House Minority Leader Nancy Pelosi says that she's not changing her career plans despite recent announcements that several of her high-profile Democratic colleagues will retire at the end of this term.
"No, they go at their pace, I go at mine," Pelosi said when asked if the recent retirements have made her think of ending her own tenure in Congress. "We'll miss them, they're fabulous, but again, it stirs the pot and lots of people are excited about the prospect of what comes next for them."
Three of the longest serving Democrats in the House have announced in the past months that they will be hanging up their legislative boots at the end of this term: Reps John Dingell, D-Mich., George Miller, D-Calif., and Henry Waxman, D-Calif. Between the three of them, they will have served a total of 70 terms in the House after they leave at the end of this year.

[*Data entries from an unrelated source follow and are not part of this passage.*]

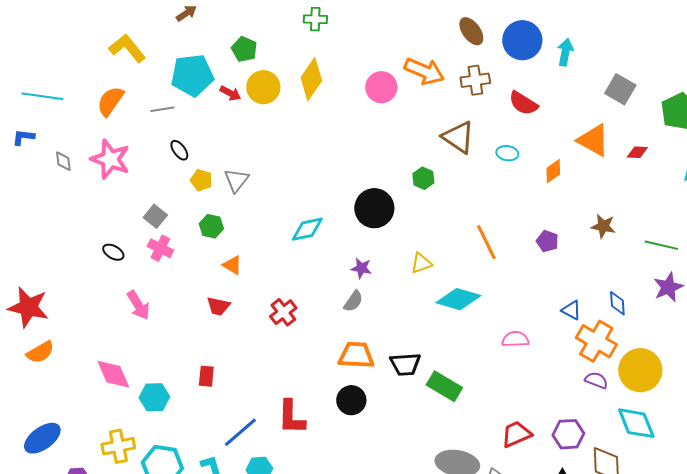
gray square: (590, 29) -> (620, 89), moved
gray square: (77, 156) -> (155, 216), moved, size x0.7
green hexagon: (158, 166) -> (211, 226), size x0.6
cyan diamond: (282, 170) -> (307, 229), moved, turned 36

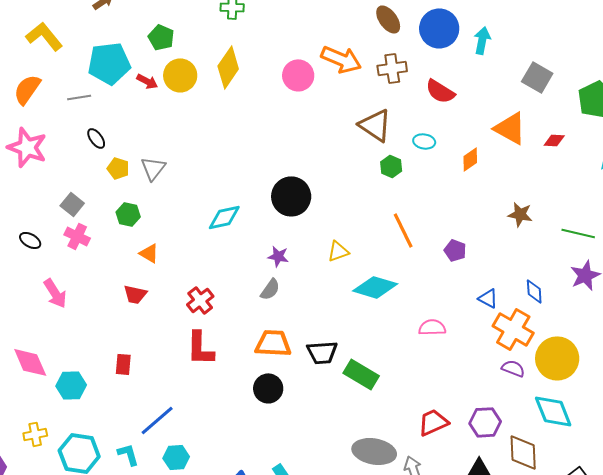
green hexagon: (423, 178) -> (391, 166), moved
purple pentagon: (547, 241) -> (455, 250), moved
red L-shape: (291, 417) -> (200, 348), moved
yellow cross: (118, 446) -> (35, 434), size x0.7

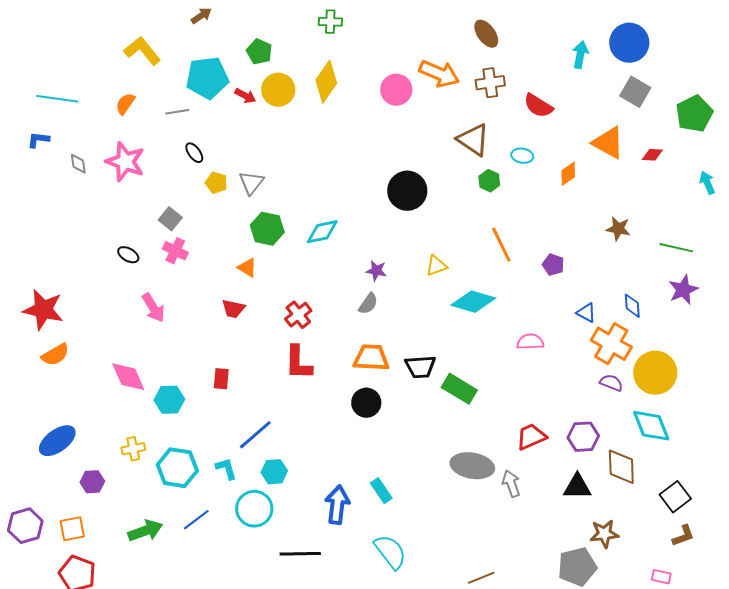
blue circle: (439, 28) -> (629, 43), moved
orange semicircle: (27, 89) -> (125, 104), size x0.7
black circle: (291, 196) -> (407, 191), moved
green hexagon: (128, 214) -> (267, 229), moved, size x1.4

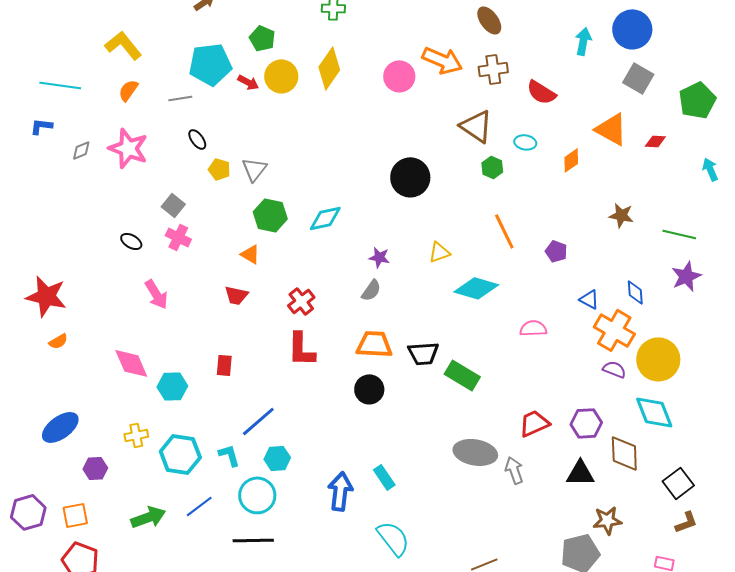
yellow L-shape: (142, 51) -> (123, 45), moved
gray diamond: (78, 164) -> (81, 150), turned 75
orange semicircle: (55, 355) -> (58, 341), size x0.7
black line: (300, 554) -> (253, 540), moved

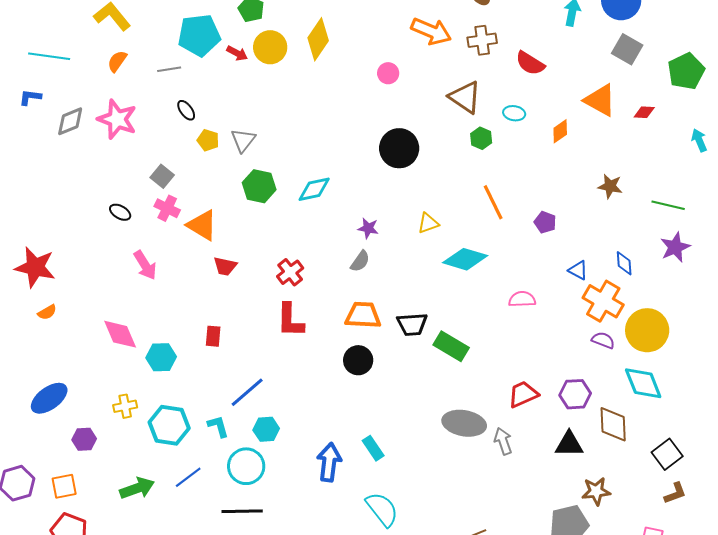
pink circle: (399, 76) -> (388, 73), moved, size x0.7
gray diamond: (81, 150) -> (70, 121), size x1.5
orange triangle: (250, 254) -> (202, 225), moved, size x1.6

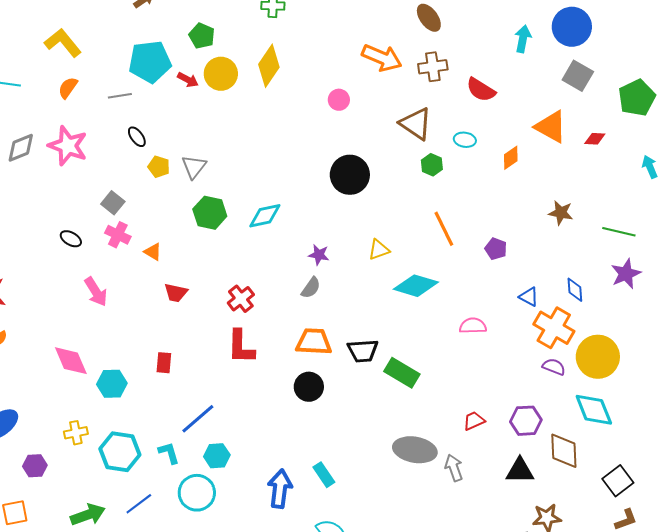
orange triangle: (202, 225) -> (153, 252), size x0.6
red trapezoid: (523, 394) -> (474, 421), size x0.7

Waxman and Miller are considered two of the major players in Pelosi's inner circle, so many have speculated that their retirements may mean that Pelosi will follow suit.
But when a reporter asked Pelosi about those who are speculating that her era in power is coming to an end, she simply answered: "When it is, you'll know."
"I'm too busy, as long as there is one in five children in America who lives in poverty, what I do is get up every morning revved to the task," Pelosi said. "I have enough to invigorate me, and everybody's time table around here isn't everybody else's time table around here."